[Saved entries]
◆ ◆ ◆ ◆ ◆ ◆ ◆
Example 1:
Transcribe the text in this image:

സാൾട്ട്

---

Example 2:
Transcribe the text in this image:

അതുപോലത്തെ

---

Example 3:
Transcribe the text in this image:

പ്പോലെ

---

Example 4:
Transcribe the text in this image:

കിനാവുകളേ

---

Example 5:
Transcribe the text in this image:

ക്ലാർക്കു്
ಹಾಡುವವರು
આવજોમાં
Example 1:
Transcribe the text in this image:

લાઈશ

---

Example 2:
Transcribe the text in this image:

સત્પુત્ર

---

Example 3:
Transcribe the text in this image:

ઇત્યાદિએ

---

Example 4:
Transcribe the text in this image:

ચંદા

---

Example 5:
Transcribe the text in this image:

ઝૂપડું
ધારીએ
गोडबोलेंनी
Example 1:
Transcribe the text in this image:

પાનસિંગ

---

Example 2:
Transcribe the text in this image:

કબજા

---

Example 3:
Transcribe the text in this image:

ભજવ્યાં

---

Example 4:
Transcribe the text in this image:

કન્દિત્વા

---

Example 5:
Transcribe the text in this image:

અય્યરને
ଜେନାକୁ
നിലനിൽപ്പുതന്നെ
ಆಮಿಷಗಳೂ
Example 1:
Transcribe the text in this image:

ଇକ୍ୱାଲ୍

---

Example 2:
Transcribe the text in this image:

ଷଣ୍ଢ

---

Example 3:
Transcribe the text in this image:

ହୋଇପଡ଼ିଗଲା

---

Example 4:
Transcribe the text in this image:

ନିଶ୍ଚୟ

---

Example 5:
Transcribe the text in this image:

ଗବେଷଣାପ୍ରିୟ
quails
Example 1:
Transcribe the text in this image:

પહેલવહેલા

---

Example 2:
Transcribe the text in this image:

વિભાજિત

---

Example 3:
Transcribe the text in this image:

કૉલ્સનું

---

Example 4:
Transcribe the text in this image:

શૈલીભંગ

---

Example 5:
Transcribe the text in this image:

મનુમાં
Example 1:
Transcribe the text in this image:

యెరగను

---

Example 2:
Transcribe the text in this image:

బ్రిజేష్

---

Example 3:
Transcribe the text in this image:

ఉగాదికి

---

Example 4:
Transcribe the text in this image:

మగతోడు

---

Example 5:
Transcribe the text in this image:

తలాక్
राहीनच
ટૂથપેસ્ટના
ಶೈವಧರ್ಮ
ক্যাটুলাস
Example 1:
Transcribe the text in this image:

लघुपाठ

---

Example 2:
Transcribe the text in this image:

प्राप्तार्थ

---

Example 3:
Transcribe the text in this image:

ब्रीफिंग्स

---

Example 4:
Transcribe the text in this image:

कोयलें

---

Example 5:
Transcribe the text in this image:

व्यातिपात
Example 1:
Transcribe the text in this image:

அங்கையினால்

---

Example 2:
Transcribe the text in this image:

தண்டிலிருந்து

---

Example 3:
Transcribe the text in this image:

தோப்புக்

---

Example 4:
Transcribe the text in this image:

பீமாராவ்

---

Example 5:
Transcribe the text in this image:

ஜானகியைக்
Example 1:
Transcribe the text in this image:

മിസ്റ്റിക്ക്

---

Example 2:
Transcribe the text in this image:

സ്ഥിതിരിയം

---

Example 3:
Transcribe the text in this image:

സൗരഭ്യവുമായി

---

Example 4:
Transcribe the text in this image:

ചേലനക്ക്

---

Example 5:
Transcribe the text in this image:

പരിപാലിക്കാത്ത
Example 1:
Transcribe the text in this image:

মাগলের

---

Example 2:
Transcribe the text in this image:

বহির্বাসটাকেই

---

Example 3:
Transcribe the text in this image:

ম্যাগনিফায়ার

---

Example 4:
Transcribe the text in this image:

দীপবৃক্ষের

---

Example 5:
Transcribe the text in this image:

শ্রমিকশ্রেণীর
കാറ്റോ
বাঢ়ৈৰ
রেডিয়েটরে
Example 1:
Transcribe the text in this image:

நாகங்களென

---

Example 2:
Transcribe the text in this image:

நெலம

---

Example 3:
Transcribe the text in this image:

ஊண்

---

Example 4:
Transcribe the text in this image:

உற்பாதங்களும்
◆ ◆ ◆ ◆ ◆ ◆ ◆
■ **WHAT TO DO**
Output the records above in full, with nothing altered.

■ **TASK RESPONSE**
Example 1:
Transcribe the text in this image:

സാൾട്ട്

---

Example 2:
Transcribe the text in this image:

അതുപോലത്തെ

---

Example 3:
Transcribe the text in this image:

പ്പോലെ

---

Example 4:
Transcribe the text in this image:

കിനാവുകളേ

---

Example 5:
Transcribe the text in this image:

ക്ലാർക്കു്
ಹಾಡುವವರು
આવજોમાં
Example 1:
Transcribe the text in this image:

લાઈશ

---

Example 2:
Transcribe the text in this image:

સત્પુત્ર

---

Example 3:
Transcribe the text in this image:

ઇત્યાદિએ

---

Example 4:
Transcribe the text in this image:

ચંદા

---

Example 5:
Transcribe the text in this image:

ઝૂપડું
ધારીએ
गोडबोलेंनी
Example 1:
Transcribe the text in this image:

પાનસિંગ

---

Example 2:
Transcribe the text in this image:

કબજા

---

Example 3:
Transcribe the text in this image:

ભજવ્યાં

---

Example 4:
Transcribe the text in this image:

કન્દિત્વા

---

Example 5:
Transcribe the text in this image:

અય્યરને
ଜେନାକୁ
നിലനിൽപ്പുതന്നെ
ಆಮಿಷಗಳೂ
Example 1:
Transcribe the text in this image:

ଇକ୍ୱାଲ୍

---

Example 2:
Transcribe the text in this image:

ଷଣ୍ଢ

---

Example 3:
Transcribe the text in this image:

ହୋଇପଡ଼ିଗଲା

---

Example 4:
Transcribe the text in this image:

ନିଶ୍ଚୟ

---

Example 5:
Transcribe the text in this image:

ଗବେଷଣାପ୍ରିୟ
quails
Example 1:
Transcribe the text in this image:

પહેલવહેલા

---

Example 2:
Transcribe the text in this image:

વિભાજિત

---

Example 3:
Transcribe the text in this image:

કૉલ્સનું

---

Example 4:
Transcribe the text in this image:

શૈલીભંગ

---

Example 5:
Transcribe the text in this image:

મનુમાં
Example 1:
Transcribe the text in this image:

యెరగను

---

Example 2:
Transcribe the text in this image:

బ్రిజేష్

---

Example 3:
Transcribe the text in this image:

ఉగాదికి

---

Example 4:
Transcribe the text in this image:

మగతోడు

---

Example 5:
Transcribe the text in this image:

తలాక్
राहीनच
ટૂથપેસ્ટના
ಶೈವಧರ್ಮ
ক্যাটুলাস
Example 1:
Transcribe the text in this image:

लघुपाठ

---

Example 2:
Transcribe the text in this image:

प्राप्तार्थ

---

Example 3:
Transcribe the text in this image:

ब्रीफिंग्स

---

Example 4:
Transcribe the text in this image:

कोयलें

---

Example 5:
Transcribe the text in this image:

व्यातिपात
Example 1:
Transcribe the text in this image:

அங்கையினால்

---

Example 2:
Transcribe the text in this image:

தண்டிலிருந்து

---

Example 3:
Transcribe the text in this image:

தோப்புக்

---

Example 4:
Transcribe the text in this image:

பீமாராவ்

---

Example 5:
Transcribe the text in this image:

ஜானகியைக்
Example 1:
Transcribe the text in this image:

മിസ്റ്റിക്ക്

---

Example 2:
Transcribe the text in this image:

സ്ഥിതിരിയം

---

Example 3:
Transcribe the text in this image:

സൗരഭ്യവുമായി

---

Example 4:
Transcribe the text in this image:

ചേലനക്ക്

---

Example 5:
Transcribe the text in this image:

പരിപാലിക്കാത്ത
Example 1:
Transcribe the text in this image:

মাগলের

---

Example 2:
Transcribe the text in this image:

বহির্বাসটাকেই

---

Example 3:
Transcribe the text in this image:

ম্যাগনিফায়ার

---

Example 4:
Transcribe the text in this image:

দীপবৃক্ষের

---

Example 5:
Transcribe the text in this image:

শ্রমিকশ্রেণীর
കാറ്റോ
বাঢ়ৈৰ
রেডিয়েটরে
Example 1:
Transcribe the text in this image:

நாகங்களென

---

Example 2:
Transcribe the text in this image:

நெலம

---

Example 3:
Transcribe the text in this image:

ஊண்

---

Example 4:
Transcribe the text in this image:

உற்பாதங்களும்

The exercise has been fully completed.